Second-time lucky for Climate Smart Agriculture initiatives

By Gcina Ginindza 16 October 2018

Intamakuphila
A view of the Intamakuphila scheme, one of the schemes to benefit from the project

Comesa and UNDP have once again joined forces to implement a project titled Increasing Farmer Resilience to Climate Change-Upscaling Market Oriented Climate Smart Agriculture Project. This initiative will improve and upscale the positives learnt from the first of such kind which was implemented at Mpatheni, in the Shiselweni region. The project’s start date is 01 July 2018 and it seeks to improve the resilience of Swazi farmers to the climate change phenomena that has been experienced in the country in recent years. In the Kingdom of Eswatini, the initiative is expected to impact over 500 farmers (3,000 household members) producing fresh fruit, vegetables and high value field crops, 1,500 farmers practicing climate smart agriculture (CSA), and create jobs for at least 1,000 people (mostly the youth and women). The total grant value of the project is about E13 million emalangeni.

The National Agricultural Marketing Board(NAMBoard) has once again been entrusted with being the implementing partner on the ground. Having successfully seen the implementation of the Mpatheni project, NAMBoard has been roped in to oversee the improvement of farmer resilience in two earmarked schemes; Intamakuphila scheme situated within Ngwempisi Inkhundla and Mavulandlela scheme situated within Ntfonjeni Inkhundla.

In particular, this project aims at improving the production levels of the schemes and improving the linkages between farmers and the markets. The members of the schemes will be enhanced such that by project close, they should be able to run profitable vegetable production units.

The improvements coming with the project touches on improved management of water sources, including watershed protection for reduced irrigation infrastructure leakages. About 60 ha of irrigated land converted to more water efficient systems through adoption of the drip irrigation technology, if the inception assessment does indeed show that adoption of this technology will increase water use efficiency.

Furrow irrigation
Currently the furrow irrigation system used at both Intamakuphila and Mavulandlela

Farmers will be linked to formal value chains and generating an income from sustainable markets as provided by NAMBoard. Where feasible, it is envisaged that the field-based cold storage facilities will be rehabilitated. This seeks to enhance the quality of the produce reaching the markets as the cold chain will be enhanced whilst produce waits for collection. Mechanized conservation agriculture equipment to upscale production, this equipment will be made available to the schemes and neighboring farmers. Other crops such as maize and beans will also benefit from the climate smart initiatives as the project seeks to holistically improve the resilience of farmers to adverse climate change.

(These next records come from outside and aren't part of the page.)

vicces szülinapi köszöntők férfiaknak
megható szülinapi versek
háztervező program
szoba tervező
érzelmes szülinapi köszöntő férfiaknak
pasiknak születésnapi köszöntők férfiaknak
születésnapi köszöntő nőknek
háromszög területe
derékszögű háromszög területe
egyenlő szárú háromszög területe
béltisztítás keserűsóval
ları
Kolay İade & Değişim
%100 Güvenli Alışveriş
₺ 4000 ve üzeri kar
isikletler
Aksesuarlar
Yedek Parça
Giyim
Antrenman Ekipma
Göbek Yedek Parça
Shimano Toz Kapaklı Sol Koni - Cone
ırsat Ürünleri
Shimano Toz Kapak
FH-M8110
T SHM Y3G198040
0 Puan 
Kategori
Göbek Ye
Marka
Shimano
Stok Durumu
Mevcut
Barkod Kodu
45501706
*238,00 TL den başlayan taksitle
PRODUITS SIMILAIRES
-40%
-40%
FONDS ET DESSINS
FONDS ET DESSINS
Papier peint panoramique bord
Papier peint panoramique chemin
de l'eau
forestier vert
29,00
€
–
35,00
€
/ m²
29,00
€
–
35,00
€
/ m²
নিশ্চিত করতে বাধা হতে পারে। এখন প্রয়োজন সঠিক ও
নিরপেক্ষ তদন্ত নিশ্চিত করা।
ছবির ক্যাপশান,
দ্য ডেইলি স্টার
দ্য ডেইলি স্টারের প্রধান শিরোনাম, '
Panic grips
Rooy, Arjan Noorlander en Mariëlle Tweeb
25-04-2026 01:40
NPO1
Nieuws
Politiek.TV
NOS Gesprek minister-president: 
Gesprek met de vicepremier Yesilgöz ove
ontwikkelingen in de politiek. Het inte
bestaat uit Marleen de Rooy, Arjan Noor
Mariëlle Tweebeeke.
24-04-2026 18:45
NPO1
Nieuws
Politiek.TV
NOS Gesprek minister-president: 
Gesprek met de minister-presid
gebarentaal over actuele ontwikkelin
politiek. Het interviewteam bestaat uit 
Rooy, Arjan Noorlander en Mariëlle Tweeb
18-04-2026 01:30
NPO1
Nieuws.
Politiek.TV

Improved access to resources through the establishment and management of a revolving loan fund, the farmers will be taught on managing a revolving fund. This fund will be used to loan farmers inputs such a seeds, fertilizer, chemicals and other necessities for vegetable production. The farmer is expected to pay back the loan with proceeds from his/her sales. A model will be advocated whereby a minimal percentage of the proceeds is channeled to the fund for the upkeep of the equipment and any other needs. The model of operation seeks to enforce the employment of a permanent supervisor who will organize farmer records and liaise with markets. This seems like a winning formula, it stands to be seen in 3 years or so.

Comments

The Mpatheni scheme is one of the most successful schemes that have been developed through assistance from NamBoard and the MoA. Is it possible for the farmers in that scheme to share their experiences in running the scheme with farmers from other schemes, starting from the establishment of the scheme to revenue generation? if so, how can we facilitate this farmer to farmer exchange visit?